Looke, LTDA
- Company type: Subsidiary
- Website type: OTT video streaming platform
- Area served: Brazil, Mexico
- Owners: Marcelo Spinassé; Encripta;
- Key people: Cecília Refina Queiroz
- Website: www.looke.com.br
- Advertising: Yes
- Registration: Required
- Launched: April 28, 2015; 11 years ago
- Current status: Active

= Looke (streaming platform) =

Brazilian streaming platform

Looke is a Brazilian streaming platform dedicated to movies and series. Launched in April 2015, it is a video on demand service, in 2022 it filmed in partnership with Amazon and has a channel linked to Prime Video in Brazil and Mexico.

== History ==
In 2012, Encripta was founded, a company that licenses content to other companies. Encripta planned to launch a streaming platform in 2013 in partnership with a client, but the following year, when everything was already developed, the client canceled. Meanwhile, Netflix started to produce more original content and reduced the purchase of Encrypta products. With that, Marcelo Spinassé and Encripta launched Looke. The platform is part of the group's four business fronts.

The platform was officially launched on April 28, 2015, two months ahead of schedule, with around 12,000 titles. Commenting on Looke's film collection, Marcelo Spinassé said that, due to the budget, the catalog is different from Netflix and Amazon. "What we do is look for the best possible content that has not reached or interested these companies [...]. When content arrives at Encripta, the first one to receive it as a possibility is Netflix. If it says no, I offer it to others. If it doesn't manage to sell, it goes to Looke".
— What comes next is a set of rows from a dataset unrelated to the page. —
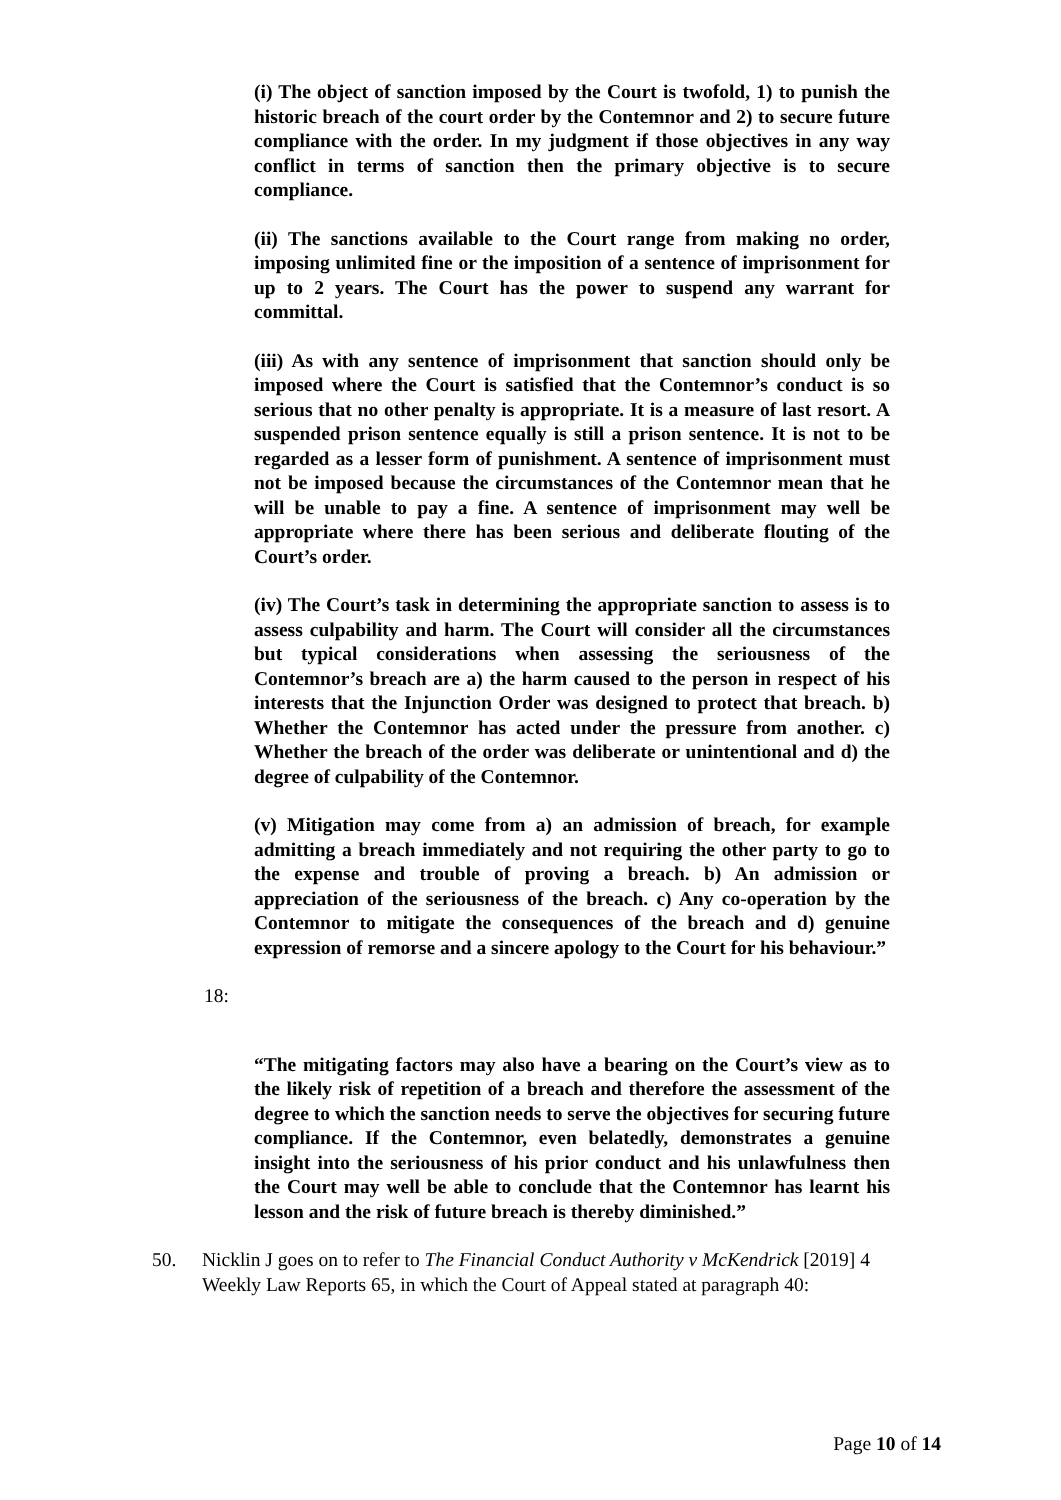(i) The object of sanction imposed by the Court is twofold, 1) to punish the historic breach of the court order by the Contemnor and 2) to secure future compliance with the order. In my judgment if those objectives in any way conflict in terms of sanction then the primary objective is to secure compliance.
(ii) The sanctions available to the Court range from making no order, imposing unlimited fine or the imposition of a sentence of imprisonment for up to 2 years. The Court has the power to suspend any warrant for committal.
(iii) As with any sentence of imprisonment that sanction should only be imposed where the Court is satisfied that the Contemnor’s conduct is so serious that no other penalty is appropriate. It is a measure of last resort. A suspended prison sentence equally is still a prison sentence. It is not to be regarded as a lesser form of punishment. A sentence of imprisonment must not be imposed because the circumstances of the Contemnor mean that he will be unable to pay a fine. A sentence of imprisonment may well be appropriate where there has been serious and deliberate flouting of the Court’s order.
(iv) The Court’s task in determining the appropriate sanction to assess is to assess culpability and harm. The Court will consider all the circumstances but typical considerations when assessing the seriousness of the Contemnor’s breach are a) the harm caused to the person in respect of his interests that the Injunction Order was designed to protect that breach. b) Whether the Contemnor has acted under the pressure from another. c) Whether the breach of the order was deliberate or unintentional and d) the degree of culpability of the Contemnor.
(v) Mitigation may come from a) an admission of breach, for example admitting a breach immediately and not requiring the other party to go to the expense and trouble of proving a breach. b) An admission or appreciation of the seriousness of the breach. c) Any co-operation by the Contemnor to mitigate the consequences of the breach and d) genuine expression of remorse and a sincere apology to the Court for his behaviour.”
18:
“The mitigating factors may also have a bearing on the Court’s view as to the likely risk of repetition of a breach and therefore the assessment of the degree to which the sanction needs to serve the objectives for securing future compliance. If the Contemnor, even belatedly, demonstrates a genuine insight into the seriousness of his prior conduct and his unlawfulness then the Court may well be able to conclude that the Contemnor has learnt his lesson and the risk of future breach is thereby diminished.”
50. Nicklin J goes on to refer to The Financial Conduct Authority v McKendrick [2019] 4
Weekly Law Reports 65, in which the Court of Appeal stated at paragraph 40:
Page 10 of 14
In June 2016, in a campaign carried out in partnership with the CNA language course, it distributed one million free vouchers to encourage students on the course. In October 2016, the content became available to watch offline (without an internet connection), starting with iOS and Android followed by Windows 10 and Windows Phone. In January 2017, old TV Globo programs became available on Looke with over 70 titles.

In August 2018, Looke launched its channel in the NOW app, for NET and Claro TV customers. In October 2018, Looke Kids for Apple TV was launched. Also in October, it streamed productions in partnership with Spcine Play.

In February 2019, it launched its Apple TV app. In July 2019, it started a partnership with operator Tim Brasil. In July 2019, it began streaming all episodes of the Portuguese telenovela Ouro Verde simultaneously with Rede Bandeirantes with the first two episodes available for free.

In September 2020, Looke became one of the channels on Prime Video (Brazil), alongside Paramount+, MGM (Metro-Goldwyn-Mayer), Starzplay and Noggin. Also in 2020, Arte 1 Play, the Arte 1 channel streaming service, was launched on the platform.

In April 2022, it was made available in Mexico, also as an Amazon Prime Video channel.